Variation in histone configurations correlates with gene expression across nine inbred strains of mice [RRBS]

It is well established that epigenetic features, such as histone modifications and DNA methylation, are associated with gene expression across cell types. However, it is not well known how variation in genotype affects epigenetic state, or to what extent such variation contributes to variation in gene expression across genetically distinct individuals. Here we investigated the relationship between heritable epigenetic variation and gene expression in hepatocytes across nine inbred mouse strains. Eight of the inbred strains were founders of the diversity outbred (DO) mice, and the ninth was DBA/2J, which, along with C57BL/6J, is one of the founders of the BxD recombinant inbred panel of mice. We surveyed four histone modifications, H3K4me1, H3K4me3, H3K27me3 and H3K27ac, as well as DNA methylation. We used ChromHMM to identify 14 chromatin states representing distinct combinations of the four measured histone modifications. We found that variation in chromatin state mirrored genetic variation across the inbred strains. Furthermore, epigenetic variation was correlated with gene expression across strains. The correspondence between epigenetic state and gene expression was replicated in an independent population of DO mice in which we imputed local epigenetic state. In contrast, we found that DNA methylation did not vary across inbred strains and was not correlated with variation in expression in DO mice. This work suggests that chromatin state is highly influenced by local genotype and may be a primary mode through which expression quantitative trait loci (eQTLs) are mediated. We further demonstrate that strain variation in chromatin state, paired with gene expression is useful for annotation of functional regions of the mouse genome. Finally, we provide a data resource that documents variation in chromatin state across genetically distinct individuals. Overall design: We surveyed four histone modifications (H3K4me1, H3K4me3, H3K27ac, and H3K4me3) in hepatocytes nine inbred mouse strains. We also surveyed patterns of DNA methylation and bulk gene expression in the same mice to relate genetic variation to variation in epigenetic modifications and gene expression.

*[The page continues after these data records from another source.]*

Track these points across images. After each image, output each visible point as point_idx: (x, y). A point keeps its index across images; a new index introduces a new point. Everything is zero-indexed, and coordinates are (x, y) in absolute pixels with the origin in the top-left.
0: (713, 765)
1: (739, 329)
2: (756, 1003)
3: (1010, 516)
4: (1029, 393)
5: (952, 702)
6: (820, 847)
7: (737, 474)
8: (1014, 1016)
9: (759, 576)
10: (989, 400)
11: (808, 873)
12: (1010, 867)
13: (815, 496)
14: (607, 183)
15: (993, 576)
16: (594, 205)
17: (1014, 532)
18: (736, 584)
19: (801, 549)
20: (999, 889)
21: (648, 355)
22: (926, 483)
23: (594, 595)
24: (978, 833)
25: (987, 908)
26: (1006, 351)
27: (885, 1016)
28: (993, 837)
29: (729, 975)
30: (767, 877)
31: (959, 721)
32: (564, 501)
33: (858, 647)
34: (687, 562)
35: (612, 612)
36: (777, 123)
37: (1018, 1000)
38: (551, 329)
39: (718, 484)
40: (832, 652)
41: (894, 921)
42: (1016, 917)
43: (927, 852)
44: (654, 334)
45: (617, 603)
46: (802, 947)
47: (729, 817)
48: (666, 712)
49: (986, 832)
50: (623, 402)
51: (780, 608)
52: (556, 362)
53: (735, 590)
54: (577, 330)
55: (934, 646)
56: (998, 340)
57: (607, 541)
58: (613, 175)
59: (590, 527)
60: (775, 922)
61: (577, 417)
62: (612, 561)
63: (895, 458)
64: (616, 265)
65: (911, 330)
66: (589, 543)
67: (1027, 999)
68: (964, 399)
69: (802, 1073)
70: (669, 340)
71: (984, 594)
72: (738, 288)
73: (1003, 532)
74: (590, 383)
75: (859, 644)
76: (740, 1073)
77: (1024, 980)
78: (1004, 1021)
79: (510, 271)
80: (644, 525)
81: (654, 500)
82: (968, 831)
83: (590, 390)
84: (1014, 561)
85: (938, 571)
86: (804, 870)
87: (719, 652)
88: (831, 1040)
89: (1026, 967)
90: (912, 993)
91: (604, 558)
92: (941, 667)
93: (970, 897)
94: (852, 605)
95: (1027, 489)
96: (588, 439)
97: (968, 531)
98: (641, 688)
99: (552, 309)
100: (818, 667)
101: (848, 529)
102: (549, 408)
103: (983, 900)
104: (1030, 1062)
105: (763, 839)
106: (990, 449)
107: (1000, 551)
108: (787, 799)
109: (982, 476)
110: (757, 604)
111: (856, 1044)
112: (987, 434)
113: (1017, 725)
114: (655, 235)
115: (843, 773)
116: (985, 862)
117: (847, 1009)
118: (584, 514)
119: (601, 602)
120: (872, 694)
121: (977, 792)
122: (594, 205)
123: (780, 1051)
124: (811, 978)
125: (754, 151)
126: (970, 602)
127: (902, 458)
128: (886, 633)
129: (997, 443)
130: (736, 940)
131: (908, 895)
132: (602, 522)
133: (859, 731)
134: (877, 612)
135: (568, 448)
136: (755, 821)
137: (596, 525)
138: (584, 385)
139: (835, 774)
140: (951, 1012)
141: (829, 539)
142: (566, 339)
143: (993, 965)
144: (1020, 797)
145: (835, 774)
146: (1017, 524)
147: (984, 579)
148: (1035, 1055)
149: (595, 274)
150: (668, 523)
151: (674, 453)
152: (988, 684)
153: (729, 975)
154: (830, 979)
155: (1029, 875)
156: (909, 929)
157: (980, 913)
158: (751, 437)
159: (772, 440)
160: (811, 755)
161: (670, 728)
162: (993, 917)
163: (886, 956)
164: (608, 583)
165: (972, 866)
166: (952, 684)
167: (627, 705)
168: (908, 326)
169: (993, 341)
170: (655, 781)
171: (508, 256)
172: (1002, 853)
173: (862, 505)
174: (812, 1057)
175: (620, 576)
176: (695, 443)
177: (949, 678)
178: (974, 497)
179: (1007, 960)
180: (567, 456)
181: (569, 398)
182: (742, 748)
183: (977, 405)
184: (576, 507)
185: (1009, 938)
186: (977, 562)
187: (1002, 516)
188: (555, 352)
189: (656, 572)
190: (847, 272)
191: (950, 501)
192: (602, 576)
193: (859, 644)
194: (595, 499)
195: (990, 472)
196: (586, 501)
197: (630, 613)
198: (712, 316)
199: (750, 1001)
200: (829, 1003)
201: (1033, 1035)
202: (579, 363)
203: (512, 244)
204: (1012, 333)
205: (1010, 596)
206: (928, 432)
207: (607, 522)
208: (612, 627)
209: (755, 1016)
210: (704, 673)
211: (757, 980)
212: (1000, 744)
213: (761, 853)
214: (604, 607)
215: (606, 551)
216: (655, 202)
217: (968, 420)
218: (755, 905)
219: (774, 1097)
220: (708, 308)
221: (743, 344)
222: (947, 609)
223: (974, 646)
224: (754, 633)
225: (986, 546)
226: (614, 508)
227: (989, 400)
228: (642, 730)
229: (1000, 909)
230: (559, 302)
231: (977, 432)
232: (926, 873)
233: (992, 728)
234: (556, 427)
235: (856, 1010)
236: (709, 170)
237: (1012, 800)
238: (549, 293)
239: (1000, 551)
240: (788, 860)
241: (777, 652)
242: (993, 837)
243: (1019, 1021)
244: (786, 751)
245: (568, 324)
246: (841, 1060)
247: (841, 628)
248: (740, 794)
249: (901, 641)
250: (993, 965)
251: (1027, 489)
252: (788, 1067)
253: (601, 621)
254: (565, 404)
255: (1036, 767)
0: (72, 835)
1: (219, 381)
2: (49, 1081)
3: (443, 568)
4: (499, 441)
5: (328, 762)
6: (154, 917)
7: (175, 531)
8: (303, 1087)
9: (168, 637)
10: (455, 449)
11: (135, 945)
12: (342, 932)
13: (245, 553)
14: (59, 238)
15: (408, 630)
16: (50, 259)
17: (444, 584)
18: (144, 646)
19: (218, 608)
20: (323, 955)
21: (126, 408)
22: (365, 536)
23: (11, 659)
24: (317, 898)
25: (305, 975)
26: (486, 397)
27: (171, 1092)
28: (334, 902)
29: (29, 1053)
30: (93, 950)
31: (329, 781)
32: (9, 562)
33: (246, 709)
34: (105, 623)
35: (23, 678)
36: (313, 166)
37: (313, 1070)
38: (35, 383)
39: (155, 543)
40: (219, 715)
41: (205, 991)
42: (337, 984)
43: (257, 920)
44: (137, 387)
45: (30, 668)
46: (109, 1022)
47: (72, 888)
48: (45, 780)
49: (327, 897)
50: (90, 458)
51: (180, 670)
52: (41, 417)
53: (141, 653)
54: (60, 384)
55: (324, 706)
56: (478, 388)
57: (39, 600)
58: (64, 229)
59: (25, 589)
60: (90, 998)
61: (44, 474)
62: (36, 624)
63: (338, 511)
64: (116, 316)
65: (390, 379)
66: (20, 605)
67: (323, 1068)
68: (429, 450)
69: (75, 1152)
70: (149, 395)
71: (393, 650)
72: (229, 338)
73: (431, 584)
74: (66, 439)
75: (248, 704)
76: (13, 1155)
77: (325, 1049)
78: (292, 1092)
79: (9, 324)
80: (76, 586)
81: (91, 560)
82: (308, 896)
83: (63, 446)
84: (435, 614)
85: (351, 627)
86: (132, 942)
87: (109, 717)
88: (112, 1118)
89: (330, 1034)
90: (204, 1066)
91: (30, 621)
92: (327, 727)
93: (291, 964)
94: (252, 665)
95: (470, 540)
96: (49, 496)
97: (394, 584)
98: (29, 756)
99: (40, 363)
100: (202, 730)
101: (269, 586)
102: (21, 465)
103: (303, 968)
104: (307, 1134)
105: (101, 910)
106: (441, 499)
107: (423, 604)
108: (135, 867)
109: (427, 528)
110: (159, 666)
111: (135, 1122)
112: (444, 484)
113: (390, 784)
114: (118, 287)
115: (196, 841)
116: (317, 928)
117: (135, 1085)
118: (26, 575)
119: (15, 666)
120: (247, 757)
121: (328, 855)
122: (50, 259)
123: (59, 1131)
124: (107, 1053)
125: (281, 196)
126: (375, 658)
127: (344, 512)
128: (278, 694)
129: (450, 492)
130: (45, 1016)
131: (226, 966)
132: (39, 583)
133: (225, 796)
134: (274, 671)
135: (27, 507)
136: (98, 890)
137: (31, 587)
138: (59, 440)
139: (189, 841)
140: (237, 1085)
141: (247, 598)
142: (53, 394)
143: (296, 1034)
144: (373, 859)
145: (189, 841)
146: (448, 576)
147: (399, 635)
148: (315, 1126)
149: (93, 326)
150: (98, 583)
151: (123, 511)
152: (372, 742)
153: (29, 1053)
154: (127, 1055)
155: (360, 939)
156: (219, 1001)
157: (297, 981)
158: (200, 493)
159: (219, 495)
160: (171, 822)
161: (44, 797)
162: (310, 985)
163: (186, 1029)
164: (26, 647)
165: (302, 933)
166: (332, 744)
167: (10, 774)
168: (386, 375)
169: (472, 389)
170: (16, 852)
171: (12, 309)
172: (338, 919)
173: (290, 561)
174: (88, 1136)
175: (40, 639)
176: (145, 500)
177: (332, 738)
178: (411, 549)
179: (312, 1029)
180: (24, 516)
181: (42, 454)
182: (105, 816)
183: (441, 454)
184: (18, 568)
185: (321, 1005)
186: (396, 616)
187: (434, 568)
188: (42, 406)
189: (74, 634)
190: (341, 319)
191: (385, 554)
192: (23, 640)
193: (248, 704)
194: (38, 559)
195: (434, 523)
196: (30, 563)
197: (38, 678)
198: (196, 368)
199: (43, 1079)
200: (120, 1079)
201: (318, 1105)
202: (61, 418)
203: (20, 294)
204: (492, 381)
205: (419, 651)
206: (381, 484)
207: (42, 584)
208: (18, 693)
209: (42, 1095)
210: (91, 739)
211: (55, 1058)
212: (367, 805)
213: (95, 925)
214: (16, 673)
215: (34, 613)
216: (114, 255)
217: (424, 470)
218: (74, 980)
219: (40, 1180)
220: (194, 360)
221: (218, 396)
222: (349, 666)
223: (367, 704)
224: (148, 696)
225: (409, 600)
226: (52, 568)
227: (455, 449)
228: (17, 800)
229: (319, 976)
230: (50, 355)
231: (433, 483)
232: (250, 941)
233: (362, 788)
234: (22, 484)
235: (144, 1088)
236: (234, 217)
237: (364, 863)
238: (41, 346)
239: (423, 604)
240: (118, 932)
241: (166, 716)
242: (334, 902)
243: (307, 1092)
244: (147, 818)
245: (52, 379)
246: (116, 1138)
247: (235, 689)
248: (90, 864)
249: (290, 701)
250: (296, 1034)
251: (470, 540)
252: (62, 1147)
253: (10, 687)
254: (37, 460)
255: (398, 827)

已有大量研究证实，组蛋白修饰（histone modifications）与DNA甲基化（DNA methylation）等表观遗传特征（epigenetic features）在不同细胞类型中均与基因表达（gene expression）密切相关。然而，基因型（genotype）的变异如何影响表观遗传状态（epigenetic state），以及此类变异在多大程度上促成遗传背景不同的个体间基因表达的差异，目前仍不甚明晰。本研究针对9种近交小鼠品系（inbred mouse strains）的肝细胞（hepatocytes）中的可遗传表观遗传变异与基因表达的关联展开探究。其中8种近交品系为多样性远交（diversity outbred, DO）小鼠的奠基品系，第9种为DBA/2J，其与C57BL/6J均为BxD重组近交群体（BxD recombinant inbred panel）小鼠的奠基品系。我们检测了4种组蛋白修饰——H3K4me1、H3K4me3、H3K27me3及H3K27ac，同时检测了DNA甲基化水平。借助ChromHMM，我们识别出由上述4种组蛋白修饰的不同组合构成的14种染色质状态（chromatin states）。研究发现，染色质状态的变异与各近交品系间的遗传变异高度吻合。此外，表观遗传变异与不同品系间的基因表达变异呈显著相关。表观遗传状态与基因表达的对应关系在一个独立的DO小鼠群体中得到了验证——我们在该群体中对局部表观遗传状态进行了推算。与之相反，我们未发现DNA甲基化在近交品系间存在变异，且其与DO小鼠的表达变异无相关性。本研究表明，染色质状态受局部基因型的影响极大，或为介导表达数量性状位点（expression quantitative trait loci, eQTLs）发挥作用的主要途径。我们进一步证实，结合基因表达的染色质状态品系变异，可用于注释小鼠基因组的功能区域。最后，我们提供了一个数据资源，该资源记录了遗传背景不同的个体间染色质状态的变异情况。总体实验设计：我们在9种近交小鼠品系的肝细胞中检测了4种组蛋白修饰（H3K4me1、H3K4me3、H3K27ac及H3K4me3），我们还在相同的小鼠中检测了DNA甲基化及批量基因表达（bulk gene expression）的模式，以探究遗传变异与表观遗传修饰及基因表达变异之间的关联。